§ Exercício proposto a: Reescreva o trecho de origem, tudo desde "Nacional, também determina" até "nº 9.394/1996, Art.35).", trocando "educando" por "estudante".

=== Trecho de origem ===

O Ensino Médio Politécnico, está antes de mais nada ancorado na Lei de Diretrizes e

Bases para a Educação Nacional (LDBEN), que, além de legislar sobre toda a Educação

Nacional, também determina os objetivos para o Ensino Médio:

I – a consolidação e aprofundamento dos conhecimentos adquiridos no ensino fundamental, possibilitando o prosseguimento de estudos; II - a preparação básica para o trabalho e a cidadania do educando, para continuar aprendendo, de modo a ser capaz de se adaptar com flexibilidade a novas condições de ocupação ou aperfeiçoamentos posteriores; III - o aprimoramento do educando como pessoa humana, incluindo a formação ética e desenvolvimento da autonomia intelectual e pensamento crítico; IV - a compreensão dos fundamentos científico-tecnológicos dos processos produtivos, relacionando teoria e prática, no ensino de cada disciplina (BRASIL, Lei nº 9.394/1996, Art.35).

=== Material fornecido ===

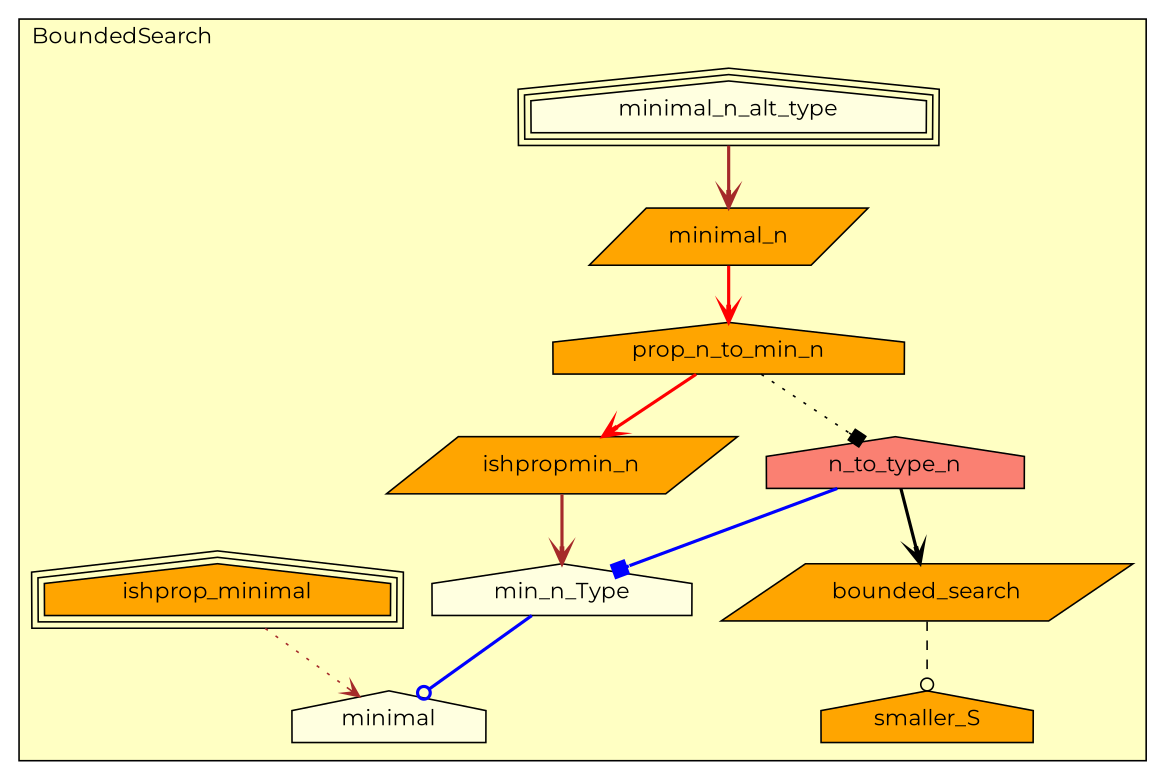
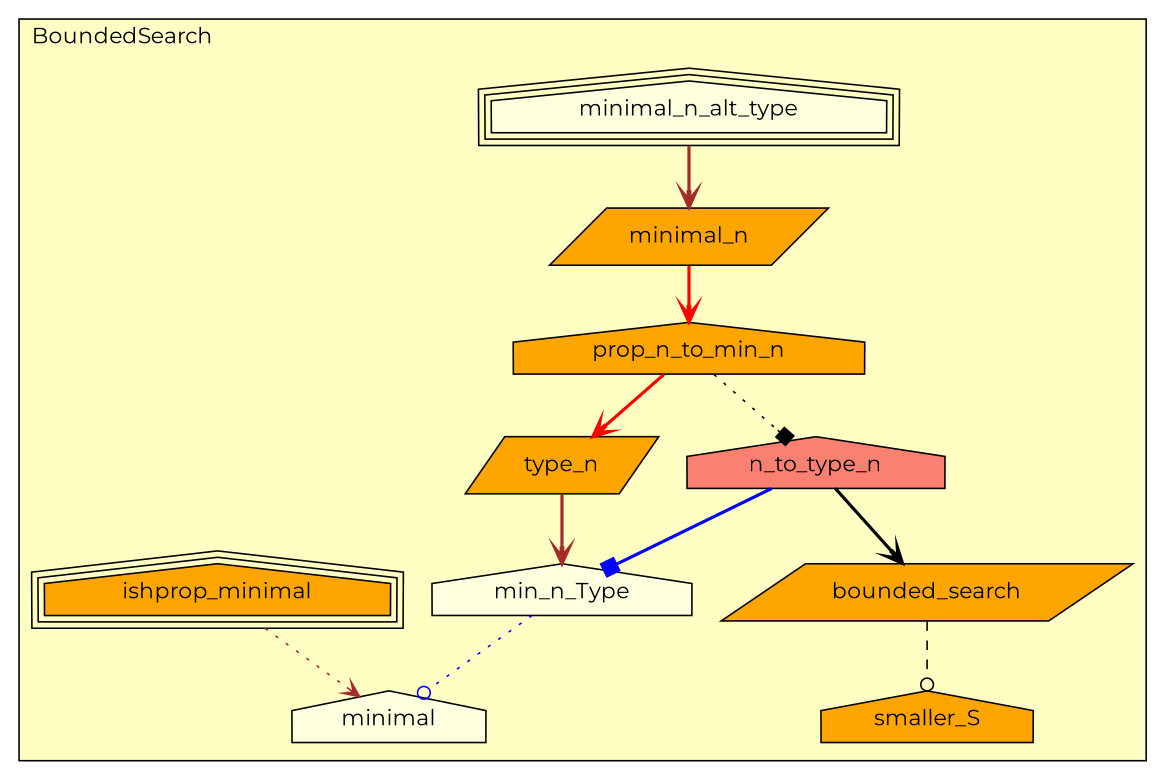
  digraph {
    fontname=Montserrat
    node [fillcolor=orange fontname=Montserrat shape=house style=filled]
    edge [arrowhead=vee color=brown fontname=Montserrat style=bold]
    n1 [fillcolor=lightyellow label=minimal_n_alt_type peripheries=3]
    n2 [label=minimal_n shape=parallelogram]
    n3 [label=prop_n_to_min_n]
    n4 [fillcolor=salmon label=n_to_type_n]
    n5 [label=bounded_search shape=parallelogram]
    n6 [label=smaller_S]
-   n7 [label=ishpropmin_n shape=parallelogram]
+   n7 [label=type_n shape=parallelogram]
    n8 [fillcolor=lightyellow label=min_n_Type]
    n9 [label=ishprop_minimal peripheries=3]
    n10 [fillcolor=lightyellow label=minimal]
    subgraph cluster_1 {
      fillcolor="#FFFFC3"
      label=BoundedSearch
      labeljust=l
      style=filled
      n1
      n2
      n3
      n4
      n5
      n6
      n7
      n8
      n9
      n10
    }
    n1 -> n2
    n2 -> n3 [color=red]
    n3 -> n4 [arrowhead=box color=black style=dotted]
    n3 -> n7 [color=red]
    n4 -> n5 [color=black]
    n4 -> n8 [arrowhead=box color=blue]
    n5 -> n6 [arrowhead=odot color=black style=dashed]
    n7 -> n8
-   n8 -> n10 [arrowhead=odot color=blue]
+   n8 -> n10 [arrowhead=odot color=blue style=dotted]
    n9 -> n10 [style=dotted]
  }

===
=== Material fornecido ===

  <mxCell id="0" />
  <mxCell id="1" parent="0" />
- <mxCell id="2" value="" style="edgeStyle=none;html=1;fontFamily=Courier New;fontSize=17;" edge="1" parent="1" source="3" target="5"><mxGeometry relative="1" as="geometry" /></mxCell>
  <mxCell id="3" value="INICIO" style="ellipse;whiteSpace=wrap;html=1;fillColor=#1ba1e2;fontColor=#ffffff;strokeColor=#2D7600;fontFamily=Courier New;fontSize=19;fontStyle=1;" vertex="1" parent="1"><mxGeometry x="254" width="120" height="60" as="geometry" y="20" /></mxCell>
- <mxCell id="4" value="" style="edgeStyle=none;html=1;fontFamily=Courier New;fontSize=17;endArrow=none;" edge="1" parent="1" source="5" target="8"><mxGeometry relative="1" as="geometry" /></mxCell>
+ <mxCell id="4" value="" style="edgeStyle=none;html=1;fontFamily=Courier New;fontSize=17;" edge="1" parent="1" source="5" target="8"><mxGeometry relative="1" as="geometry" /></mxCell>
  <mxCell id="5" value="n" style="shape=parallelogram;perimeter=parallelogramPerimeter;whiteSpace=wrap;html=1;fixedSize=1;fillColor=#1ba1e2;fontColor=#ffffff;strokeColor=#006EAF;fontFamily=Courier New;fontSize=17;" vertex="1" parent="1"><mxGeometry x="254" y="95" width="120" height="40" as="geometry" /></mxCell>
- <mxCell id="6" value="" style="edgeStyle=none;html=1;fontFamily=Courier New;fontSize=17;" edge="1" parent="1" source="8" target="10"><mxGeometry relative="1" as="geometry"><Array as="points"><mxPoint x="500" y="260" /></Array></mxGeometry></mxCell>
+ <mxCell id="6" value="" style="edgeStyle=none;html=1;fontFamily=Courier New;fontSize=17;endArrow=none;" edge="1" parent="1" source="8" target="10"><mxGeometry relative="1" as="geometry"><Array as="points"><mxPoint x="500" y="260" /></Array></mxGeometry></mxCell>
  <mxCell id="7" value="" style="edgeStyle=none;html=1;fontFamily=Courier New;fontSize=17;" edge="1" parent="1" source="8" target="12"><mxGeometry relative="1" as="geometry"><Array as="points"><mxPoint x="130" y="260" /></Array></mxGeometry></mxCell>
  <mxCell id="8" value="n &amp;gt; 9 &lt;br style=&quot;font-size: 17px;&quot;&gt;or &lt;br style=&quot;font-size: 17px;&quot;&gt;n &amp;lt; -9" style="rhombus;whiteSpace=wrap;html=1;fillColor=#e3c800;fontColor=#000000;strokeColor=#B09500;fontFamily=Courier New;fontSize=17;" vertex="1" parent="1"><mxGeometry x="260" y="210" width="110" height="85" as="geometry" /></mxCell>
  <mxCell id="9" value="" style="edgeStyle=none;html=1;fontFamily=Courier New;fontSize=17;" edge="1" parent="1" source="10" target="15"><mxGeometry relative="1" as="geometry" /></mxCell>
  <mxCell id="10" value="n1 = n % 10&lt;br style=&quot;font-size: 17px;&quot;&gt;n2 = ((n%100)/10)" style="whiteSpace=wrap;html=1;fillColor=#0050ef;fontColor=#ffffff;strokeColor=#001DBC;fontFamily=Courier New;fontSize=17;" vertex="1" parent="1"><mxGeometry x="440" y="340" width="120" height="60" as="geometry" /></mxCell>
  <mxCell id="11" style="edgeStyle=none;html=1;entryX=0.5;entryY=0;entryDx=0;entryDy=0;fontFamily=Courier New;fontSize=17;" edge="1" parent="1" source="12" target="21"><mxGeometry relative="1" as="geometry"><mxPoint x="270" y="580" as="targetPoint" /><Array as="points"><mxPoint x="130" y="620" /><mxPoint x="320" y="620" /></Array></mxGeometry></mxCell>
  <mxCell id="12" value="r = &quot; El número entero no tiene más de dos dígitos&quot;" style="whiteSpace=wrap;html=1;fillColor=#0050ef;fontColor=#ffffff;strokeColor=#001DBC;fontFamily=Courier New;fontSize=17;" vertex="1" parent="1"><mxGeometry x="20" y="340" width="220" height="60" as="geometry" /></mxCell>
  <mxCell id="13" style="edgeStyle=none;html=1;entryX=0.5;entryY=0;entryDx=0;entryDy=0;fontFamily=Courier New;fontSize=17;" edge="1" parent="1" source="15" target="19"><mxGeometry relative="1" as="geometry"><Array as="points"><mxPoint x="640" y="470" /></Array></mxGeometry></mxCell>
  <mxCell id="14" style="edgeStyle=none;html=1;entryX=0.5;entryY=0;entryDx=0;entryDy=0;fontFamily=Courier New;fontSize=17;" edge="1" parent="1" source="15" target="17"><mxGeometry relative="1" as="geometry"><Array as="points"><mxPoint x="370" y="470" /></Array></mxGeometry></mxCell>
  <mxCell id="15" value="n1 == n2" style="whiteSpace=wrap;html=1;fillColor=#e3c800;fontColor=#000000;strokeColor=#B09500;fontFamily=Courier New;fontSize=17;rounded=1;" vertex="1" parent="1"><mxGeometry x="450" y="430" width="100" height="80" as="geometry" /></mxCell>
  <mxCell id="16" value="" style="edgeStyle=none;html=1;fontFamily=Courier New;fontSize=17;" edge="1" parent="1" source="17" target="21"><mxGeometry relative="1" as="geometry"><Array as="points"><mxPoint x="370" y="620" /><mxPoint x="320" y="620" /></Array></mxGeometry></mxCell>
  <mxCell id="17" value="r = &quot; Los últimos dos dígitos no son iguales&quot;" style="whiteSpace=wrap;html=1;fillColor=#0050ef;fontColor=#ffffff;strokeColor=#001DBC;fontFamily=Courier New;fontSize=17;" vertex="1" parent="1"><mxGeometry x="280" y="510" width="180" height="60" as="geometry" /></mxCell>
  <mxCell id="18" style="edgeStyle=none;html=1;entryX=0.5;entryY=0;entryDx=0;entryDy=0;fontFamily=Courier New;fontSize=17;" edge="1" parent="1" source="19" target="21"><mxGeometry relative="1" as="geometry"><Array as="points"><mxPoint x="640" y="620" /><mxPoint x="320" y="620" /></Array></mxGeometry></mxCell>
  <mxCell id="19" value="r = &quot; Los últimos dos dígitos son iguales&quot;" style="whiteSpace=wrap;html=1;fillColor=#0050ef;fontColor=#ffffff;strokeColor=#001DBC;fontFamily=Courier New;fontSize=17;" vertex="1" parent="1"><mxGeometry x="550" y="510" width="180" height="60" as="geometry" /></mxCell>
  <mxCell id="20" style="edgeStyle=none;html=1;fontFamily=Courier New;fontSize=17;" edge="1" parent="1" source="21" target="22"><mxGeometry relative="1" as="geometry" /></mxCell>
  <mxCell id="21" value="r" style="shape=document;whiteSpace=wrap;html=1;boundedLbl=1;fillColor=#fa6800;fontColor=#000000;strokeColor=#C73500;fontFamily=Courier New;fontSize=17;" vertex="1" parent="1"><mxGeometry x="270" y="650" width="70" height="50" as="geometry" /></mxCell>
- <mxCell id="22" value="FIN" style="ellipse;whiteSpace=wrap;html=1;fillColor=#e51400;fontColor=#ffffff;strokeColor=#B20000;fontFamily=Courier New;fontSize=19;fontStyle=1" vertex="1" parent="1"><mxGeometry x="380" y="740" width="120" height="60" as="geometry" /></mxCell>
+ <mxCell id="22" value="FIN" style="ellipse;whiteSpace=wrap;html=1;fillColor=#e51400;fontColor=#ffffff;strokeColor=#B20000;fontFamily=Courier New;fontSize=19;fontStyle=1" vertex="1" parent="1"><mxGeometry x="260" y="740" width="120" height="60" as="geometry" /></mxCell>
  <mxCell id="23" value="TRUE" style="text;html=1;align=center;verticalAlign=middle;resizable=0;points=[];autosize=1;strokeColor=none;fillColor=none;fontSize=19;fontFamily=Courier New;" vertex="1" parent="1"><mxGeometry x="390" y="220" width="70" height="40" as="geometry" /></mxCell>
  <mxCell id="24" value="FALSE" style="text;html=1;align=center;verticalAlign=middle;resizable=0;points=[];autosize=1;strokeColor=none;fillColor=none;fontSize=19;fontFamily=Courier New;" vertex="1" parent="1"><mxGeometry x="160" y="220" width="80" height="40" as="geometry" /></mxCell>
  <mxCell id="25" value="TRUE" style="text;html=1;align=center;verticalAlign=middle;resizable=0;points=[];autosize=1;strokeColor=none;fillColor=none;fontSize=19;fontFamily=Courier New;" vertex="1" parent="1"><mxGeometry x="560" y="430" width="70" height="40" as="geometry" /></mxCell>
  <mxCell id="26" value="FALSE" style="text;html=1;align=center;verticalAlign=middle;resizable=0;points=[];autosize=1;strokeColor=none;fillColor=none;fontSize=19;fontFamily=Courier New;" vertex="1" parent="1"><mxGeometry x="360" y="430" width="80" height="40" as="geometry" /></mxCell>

===

§ Exercício proposto b: Extraia dos registros, por favor, cada linha em que aparece a sequência "endArrow".

§ Resultado a:
Nacional, também determina os objetivos para o Ensino Médio:

I – a consolidação e aprofundamento dos conhecimentos adquiridos no ensino fundamental, possibilitando o prosseguimento de estudos; II - a preparação básica para o trabalho e a cidadania do estudante, para continuar aprendendo, de modo a ser capaz de se adaptar com flexibilidade a novas condições de ocupação ou aperfeiçoamentos posteriores; III - o aprimoramento do estudante como pessoa humana, incluindo a formação ética e desenvolvimento da autonomia intelectual e pensamento crítico; IV - a compreensão dos fundamentos científico-tecnológicos dos processos produtivos, relacionando teoria e prática, no ensino de cada disciplina (BRASIL, Lei nº 9.394/1996, Art.35).

§ Resultado b:
- <mxCell id="4" value="" style="edgeStyle=none;html=1;fontFamily=Courier New;fontSize=17;endArrow=none;" edge="1" parent="1" source="5" target="8"><mxGeometry relative="1" as="geometry" /></mxCell>
+ <mxCell id="6" value="" style="edgeStyle=none;html=1;fontFamily=Courier New;fontSize=17;endArrow=none;" edge="1" parent="1" source="8" target="10"><mxGeometry relative="1" as="geometry"><Array as="points"><mxPoint x="500" y="260" /></Array></mxGeometry></mxCell>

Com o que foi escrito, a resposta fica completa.